I did not know there was a liquid half to it between tabs and another route 


*@tekkguy*
I did a quick search for osmocote caps and I do believe I found a forum that could get me what I'm looking for, thanks


----------



## Crowntails (Feb 12, 2013)

I'd go with seachem.


----------



## Chevko (Nov 15, 2012)

I threw a post up on the other board I was talking about, but it''s in the approval status at the moment so I'm still looking around at other things.

With root tabs, do they have to be removed at some point? S'the way it's sounding atm. And can I put them in after I have my tank set up and everything? Like get the dirt and sand and plants put in and the thing filled up and then put them in?  I mean it'd wind up happening when I need to put them in again, but... I'm trying really hard to not overthink it right now, lol.


----------



## RiceFish (Feb 9, 2013)

I believe the root tabs dissolve over time and you replace the tabs every 3-4 months


----------



## tekkguy (Jan 28, 2013)

You do not have to remove root tabs. They will be used up and dissolved.

What plants are you growing? Most aquarium plants are able to feed from the water column, so unless you have heavy root feeders you don't need root tabs at all. Liquid ferts would be better in that case.


----------



## Chevko (Nov 15, 2012)

*@tekkguy*
I don't have any just yet, I'm just hunting around to figure out precisely what all I need for the final bit of setup since I have my potting mix. Just need to buy some more sand to put up some walls for aesthetics and a cap and the plants. Currently trying to figure out exactly which plants I want to put in besides Anubias on a stick.


----------



## tekkguy (Jan 28, 2013)

Chevko said:


> *@tekkguy*
> I don't have any just yet, I'm just hunting around to figure out precisely what all I need for the final bit of setup since I have my potting mix. Just need to buy some more sand to put up some walls for aesthetics and a cap and the plants. Currently trying to figure out exactly which plants I want to put in besides Anubias on a stick.
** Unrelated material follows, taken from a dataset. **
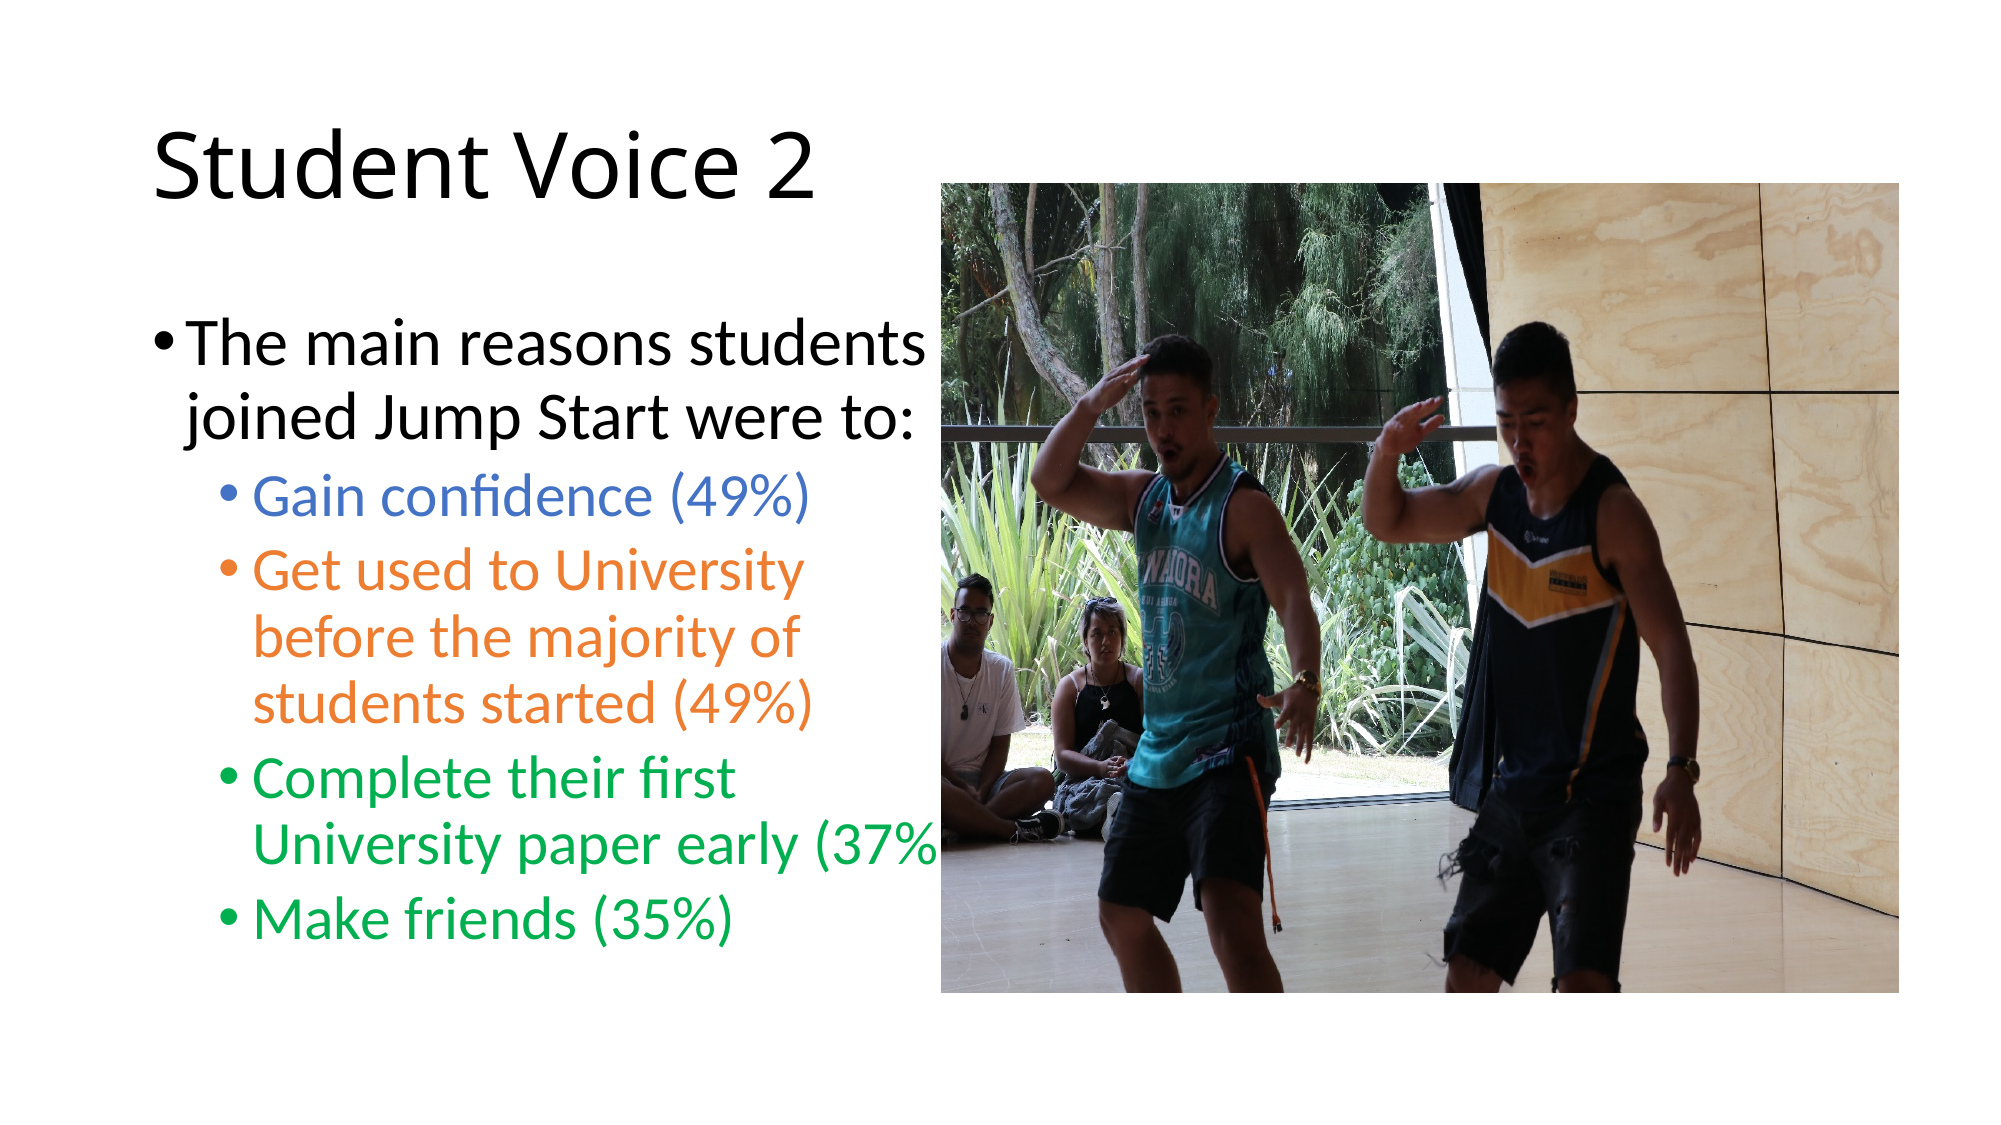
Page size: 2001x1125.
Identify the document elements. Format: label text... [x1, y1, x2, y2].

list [941, 183, 1899, 993]
title Student Voice 2 [137, 59, 1863, 278]
list The main reasons students joined Jump Start were to: Gain confidence (49%) Get used to University before the majority of students started (49%) Complete their first University paper early (37%) Make friends (35%) [137, 299, 988, 1014]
Don't worry about fertilizers yet. Figure out your plants first, the substrate you are using etc. It sounds like you're using dirt? If so, you don't want root tabs at all to be honest.

If you go overboard on fertilization, you will do nothing but grow algae. Better to get the contents figured out, then think about ferts. I have some tanks that do GREAT without any fertilization at all.


----------



## Chevko (Nov 15, 2012)

Ooh, okay  I was thinking about just getting things setup _then_ finding the tabs but I wasn't very confident on it.

Do you have any suggestions on plants for me? I've asked in another thread but got nothing back at all. Currently I only have a dedicated 9 watt Glentronics lamp, but it's at a window where it gets partial morning/early afternoon light as well as from a 13 watt energy saver bulb in the late afternoon/evening. Would you say for plants it'd be totally low-light or some that are low/moderate?


----------



## tekkguy (Jan 28, 2013)

Chevko said:


> Ooh, okay  I was thinking about just getting things setup _then_ finding the tabs but I wasn't very confident on it.
> 
> Do you have any suggestions on plants for me? I've asked in another thread but got nothing back at all. Currently I only have a dedicated 9 watt Glentronics lamp, but it's at a window where it gets partial morning/early afternoon light as well as from a 13 watt energy saver bulb in the late afternoon/evening. Would you say for plants it'd be totally low-light or some that are low/moderate?


Crypts are good. Java fern. Mosses. Anubias. I also grow purple cabomba, ludwigia, hydrocotyle japan, bacopa australis. All of these grow fine in low light.


----------